E lembro-me do dia maravilhoso que passei em casa da tia que morava ao lado do Jardim Zoológico, cheio de brincadeiras e pequenos mimos... O dia em que regressei a casa para já não te encontrar.

Desculpem, não era para falar do meu avô que comecei este post, era para falar da minha avó.

Como eu ia dizendo, morei com os meus avós muitos anos, desde que me lembro de ser gente até à entrada na adolescência e um pouco mais além. Fiz muitas vezes o caminho a pé desde as Portas de Benfica até à praça de Benfica, todos os dias lá íamos as duas às compras, ou pelo menos sempre que eu não era impedida pela fisioterapia ou pela natação ou por alguma consulta de ortopedia, ou pelas viagens a Espanha para ir ao especialista... Enfim!

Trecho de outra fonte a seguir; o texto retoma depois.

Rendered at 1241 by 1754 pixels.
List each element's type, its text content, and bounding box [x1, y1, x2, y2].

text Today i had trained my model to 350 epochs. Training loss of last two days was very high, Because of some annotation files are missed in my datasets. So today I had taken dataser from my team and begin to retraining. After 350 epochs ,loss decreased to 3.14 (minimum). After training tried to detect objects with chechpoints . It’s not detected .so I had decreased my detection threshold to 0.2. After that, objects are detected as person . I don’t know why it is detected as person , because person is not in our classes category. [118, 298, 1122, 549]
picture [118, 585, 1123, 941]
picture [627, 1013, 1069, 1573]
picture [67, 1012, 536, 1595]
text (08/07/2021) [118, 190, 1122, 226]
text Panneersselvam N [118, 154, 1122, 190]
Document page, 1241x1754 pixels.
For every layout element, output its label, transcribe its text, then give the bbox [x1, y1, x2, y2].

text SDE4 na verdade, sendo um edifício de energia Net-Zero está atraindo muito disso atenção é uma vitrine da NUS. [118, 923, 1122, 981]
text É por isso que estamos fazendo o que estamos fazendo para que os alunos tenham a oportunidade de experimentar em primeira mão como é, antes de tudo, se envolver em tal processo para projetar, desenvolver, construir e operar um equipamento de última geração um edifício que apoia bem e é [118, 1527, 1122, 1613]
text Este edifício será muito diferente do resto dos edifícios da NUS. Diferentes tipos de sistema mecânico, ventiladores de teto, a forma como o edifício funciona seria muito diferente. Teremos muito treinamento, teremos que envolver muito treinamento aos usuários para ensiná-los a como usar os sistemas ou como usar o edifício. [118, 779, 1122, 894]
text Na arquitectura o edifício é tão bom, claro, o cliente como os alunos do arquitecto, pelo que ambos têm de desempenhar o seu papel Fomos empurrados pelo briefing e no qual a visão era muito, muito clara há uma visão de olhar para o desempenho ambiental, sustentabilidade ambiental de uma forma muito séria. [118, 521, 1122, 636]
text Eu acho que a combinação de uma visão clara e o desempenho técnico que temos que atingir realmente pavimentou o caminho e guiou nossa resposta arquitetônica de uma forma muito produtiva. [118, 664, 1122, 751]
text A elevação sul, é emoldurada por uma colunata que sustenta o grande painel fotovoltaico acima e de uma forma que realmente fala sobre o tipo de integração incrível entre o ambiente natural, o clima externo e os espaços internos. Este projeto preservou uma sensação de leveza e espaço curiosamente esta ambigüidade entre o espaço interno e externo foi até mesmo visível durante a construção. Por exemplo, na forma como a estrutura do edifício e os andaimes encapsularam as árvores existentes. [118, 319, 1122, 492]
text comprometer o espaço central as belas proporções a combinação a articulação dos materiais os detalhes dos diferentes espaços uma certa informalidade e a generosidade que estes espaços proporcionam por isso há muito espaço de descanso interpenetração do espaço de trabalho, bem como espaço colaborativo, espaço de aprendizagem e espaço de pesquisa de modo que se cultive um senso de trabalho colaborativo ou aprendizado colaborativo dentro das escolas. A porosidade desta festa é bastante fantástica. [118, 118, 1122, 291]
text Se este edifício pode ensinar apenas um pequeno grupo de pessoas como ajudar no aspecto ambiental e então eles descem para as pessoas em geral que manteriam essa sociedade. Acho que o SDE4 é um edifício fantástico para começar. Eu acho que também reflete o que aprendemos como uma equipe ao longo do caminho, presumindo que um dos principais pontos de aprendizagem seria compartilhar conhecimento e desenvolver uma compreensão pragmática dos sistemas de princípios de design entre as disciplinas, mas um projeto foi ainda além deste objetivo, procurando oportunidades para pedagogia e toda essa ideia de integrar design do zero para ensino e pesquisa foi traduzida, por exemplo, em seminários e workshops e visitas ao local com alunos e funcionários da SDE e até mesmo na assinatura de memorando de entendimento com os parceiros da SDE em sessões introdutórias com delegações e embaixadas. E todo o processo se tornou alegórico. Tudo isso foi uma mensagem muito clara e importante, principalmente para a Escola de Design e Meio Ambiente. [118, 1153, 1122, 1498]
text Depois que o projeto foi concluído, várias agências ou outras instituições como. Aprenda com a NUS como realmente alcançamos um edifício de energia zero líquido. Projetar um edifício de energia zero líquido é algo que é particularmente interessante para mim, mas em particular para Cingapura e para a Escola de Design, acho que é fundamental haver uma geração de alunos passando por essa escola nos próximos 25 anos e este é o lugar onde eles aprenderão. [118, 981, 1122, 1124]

Estiveste sempre lá, avó. Depois do avô morrer os meus pais não quiseram deixar-te sozinha e lá nos mudámos todos para a tua casa. Passávamos os dias juntas, ias levar-me o lanche à escola primária, lembras-te? Compravas-me sacos de tremoços que eu devorava lendo em cima da cama e ralhavas comigo até à exaustão para eu ser mais arrumada. Desculpa decepcionar-te... Acho que nunca serei arrumada! Compreende, avó, quando eu arrumo tudo nunca mais encontro as coisas!!!

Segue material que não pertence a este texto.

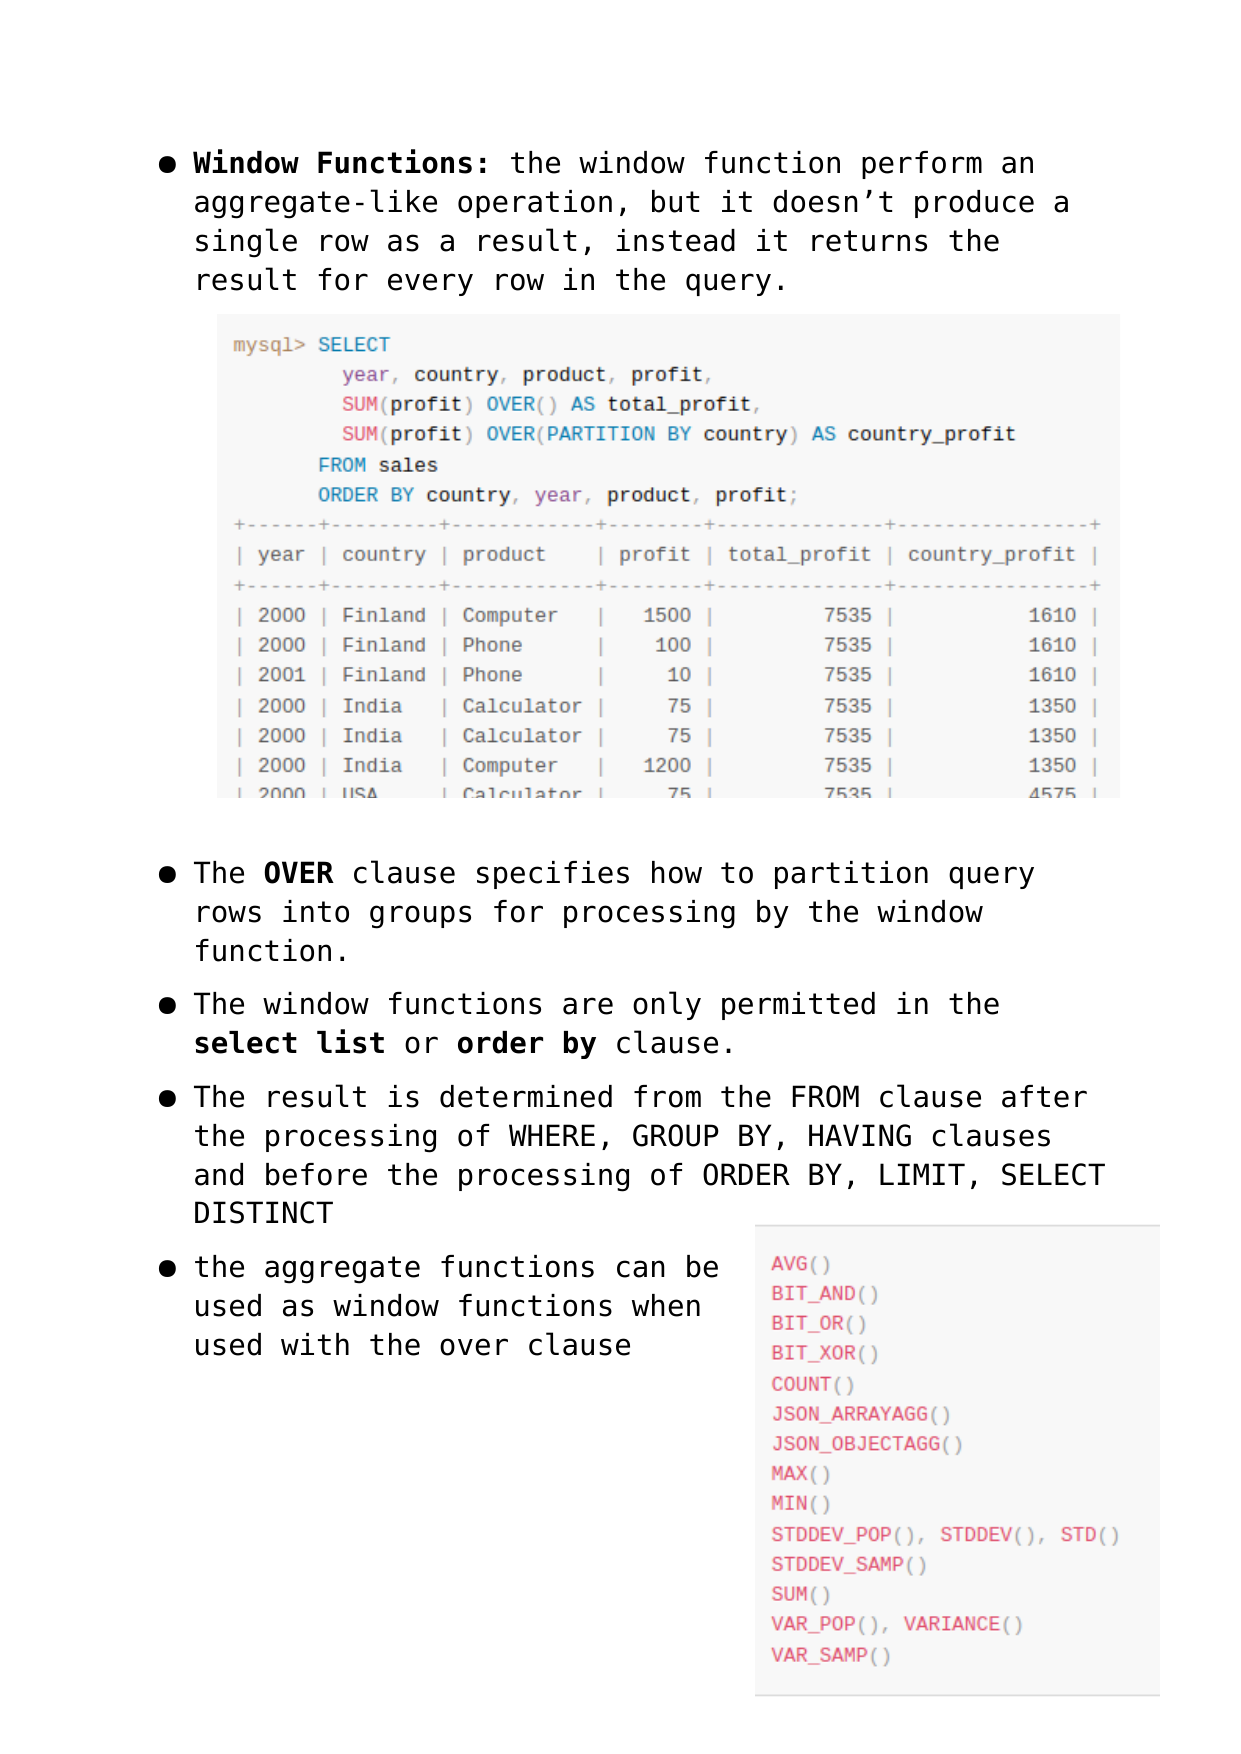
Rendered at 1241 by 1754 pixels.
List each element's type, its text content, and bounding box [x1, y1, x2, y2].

picture [217, 314, 1121, 798]
list The OVER clause specifies how to partition query rows into groups for processing by the window function. [156, 856, 1122, 968]
list Window Functions: the window function perform an aggregate-like operation, but it doesn’t produce a single row as a result, instead it returns the result for every row in the query. [156, 147, 1122, 298]
list The result is determined from the FROM clause after the processing of WHERE, GROUP BY, HAVING clauses and before the processing of ORDER BY, LIMIT, SELECT DISTINCT [156, 1080, 1122, 1231]
picture [755, 1222, 1160, 1698]
list the aggregate functions can be used as window functions when used with the over clause [156, 1250, 755, 1635]
list The window functions are only permitted in the select list or order by clause. [156, 987, 1122, 1060]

Fazias bolos sem precisar de receita ou de batedeira eléctrica e eu adorava lamber a tijela da massa! Gravitava em volta de ti até tu ma dares e eu me lambuzar toda! Gostavas de juntar os netos lá em casa e fazias quase sempre esparguete com carne para todos! Todos gostávamos imenso desses dias e dessas refeições. Lembras-te do primo Pedro meter a ponta do fio de esparguete na boca, os dedos indicadores a rodar nos ouvidos e sugar o esparguete para dentro da boca!?!! Ríamos tanto! Lamento informar-te que também não sou boa cozinheira como tu, mas faço muito bem o tal esparguete com carne! E gosto muito de fazer bolos e doces! Só não me peças para cozinhar que dá barraca...

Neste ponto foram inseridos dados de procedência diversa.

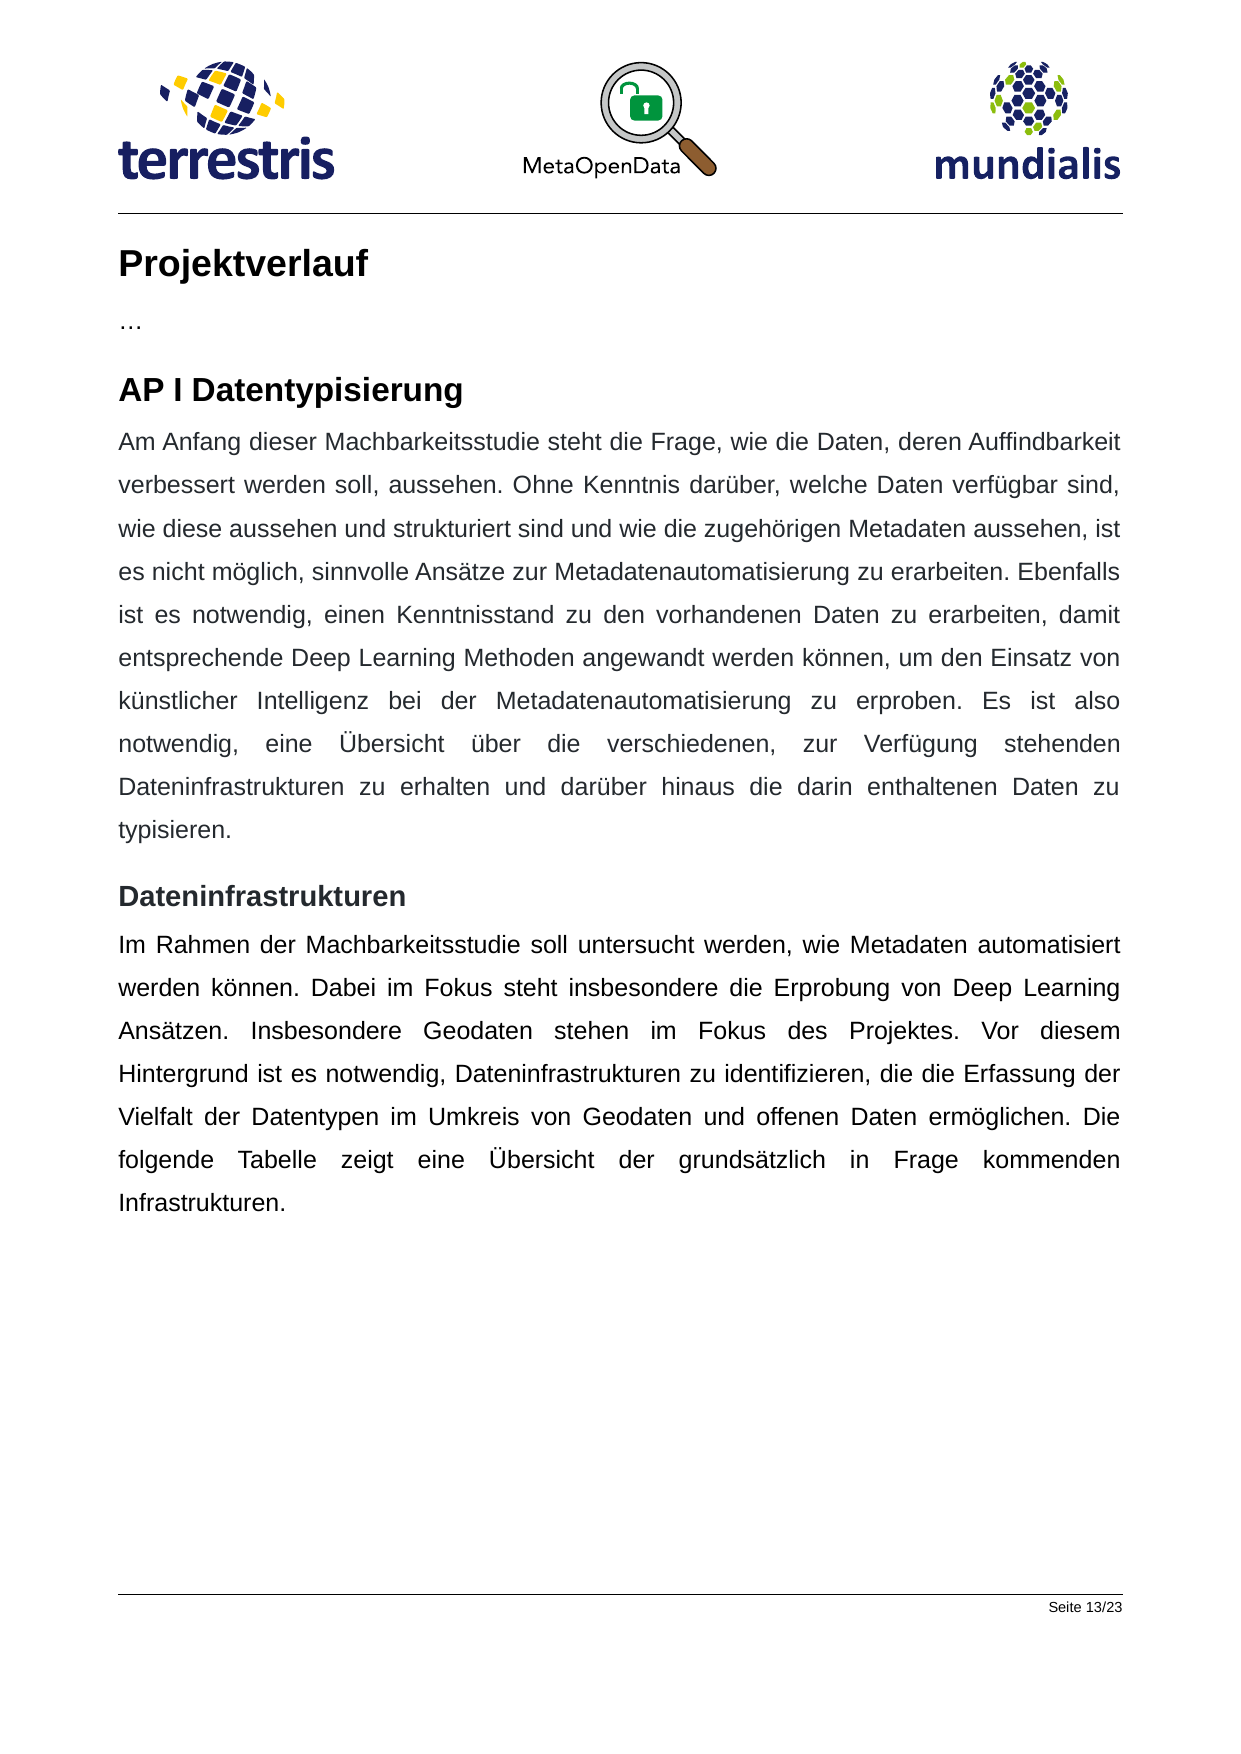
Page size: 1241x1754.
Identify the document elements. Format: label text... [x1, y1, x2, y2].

text … [118, 306, 1122, 335]
subtitle AP I Datentypisierung [118, 370, 1122, 408]
subtitle Dateninfrastrukturen [118, 879, 1122, 913]
text Im Rahmen der Machbarkeitsstudie soll untersucht werden, wie Metadaten automatisiert werden können. Dabei im Fokus steht insbesondere die Erprobung von Deep Learning Ansätzen. Insbesondere Geodaten stehen im Fokus des Projektes. Vor diesem Hintergrund ist es notwendig, Dateninfrastrukturen zu identifizieren, die die Erfassung der Vielfalt der Datentypen im Umkreis von Geodaten und offenen Daten ermöglichen. Die folgende Tabelle zeigt eine Übersicht der grundsätzlich in Frage kommenden Infrastrukturen. [118, 929, 1122, 1217]
text Am Anfang dieser Machbarkeitsstudie steht die Frage, wie die Daten, deren Auffindbarkeit verbessert werden soll, aussehen. Ohne Kenntnis darüber, welche Daten verfügbar sind, wie diese aussehen und strukturiert sind und wie die zugehörigen Metadaten aussehen, ist es nicht möglich, sinnvolle Ansätze zur Metadatenautomatisierung zu erarbeiten. Ebenfalls ist es notwendig, einen Kenntnisstand zu den vorhandenen Daten zu erarbeiten, damit entsprechende Deep Learning Methoden angewandt werden können, um den Einsatz von künstlicher Intelligenz bei der Metadatenautomatisierung zu erproben. Es ist also notwendig, eine Übersicht über die verschiedenen, zur Verfügung stehenden Dateninfrastrukturen zu erhalten und darüber hinaus die darin enthaltenen Daten zu typisieren. [118, 427, 1122, 844]
subtitle Projektverlauf [118, 241, 1122, 284]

Dizias que "a mulher quer-se pequenina como a sardinha", ou não fosses tu de tamanho "portátil" e andavas sempre connosco "a nove". Quando o meu pai te picava cumprimentando-te com um "olá, velha" respondias automáticamente "velhos são os trapos!". O teu único produto de beleza facial era o sabão azul e branco e quando chegaste aos setenta e todos se enganavam na tua idade achando sempre que não poderias ter um dia a mais que os sessenta, rias, orgulhosa. Para o provocar, sempre que te perguntavam a idade, respondias "que idade me dá?". Vaidosa! Sempre foste vaidosa, eras uma mulher bonita e tinhas orgulho nisso, assim como tinhas orgulho em ter os teus filhos sempre limpos e arranjados, e isso também se reflectia na tua mania das limpezas que tanto me irritava, pois tinhas muita vaidade na tua casa. O teu passatempo eram as tuas plantas. Na varanda grande tinhas uma floresta domesticada e tratavas todas as tuas plantas cantando. Se alguém tivesse um planta em mau estado, quase morta até, só precisava de ta entregar por uns tempos. Não sei que toque mágico teriam as tuas mãos, mas não havia planta que te morresse!

Chegou a adolescência... embirrávamos por tudo e por nada. Discutíamos a todas as horas... Eu era impossível e tu eras intransigente. Acabámos por sair de tua casa e voltar para a nossa. Moraste sozinha ainda durante vários anos.

Desta época lembro-me de ter saudades dos cheiros da tua casa, do cheiro e sabor do café de cevada acabado de fazer, das malas à porta para ires passar um fim de semana connosco ou as férias de verão. Lembro-me da tua felicidade quando te oferecemos uma televisão para o teu quarto... É imagem que não há tempo que ma apague da memória: a minha avózinha, aos pulinhos a rir e a bater com as mãos na cabeça! Tão feliz!

Todos os anos, no teu aniversário (a 3 de Outubro) a família se juntava toda: Os teus cinco filhos (o meu pai e as quatro irmãs) com os respectivos maridos e esposa e os teus oito netos. Mais recentemente juntavam-se à festa as namoradas e namorados destes últimos. Era uma alegria! Uma mesa cheia e a família toda junta, as conversas, os risos, os presentes, a tia Isabel que era sempre a última a chegar mesmo quando a enganávamos no horário a cumprir!...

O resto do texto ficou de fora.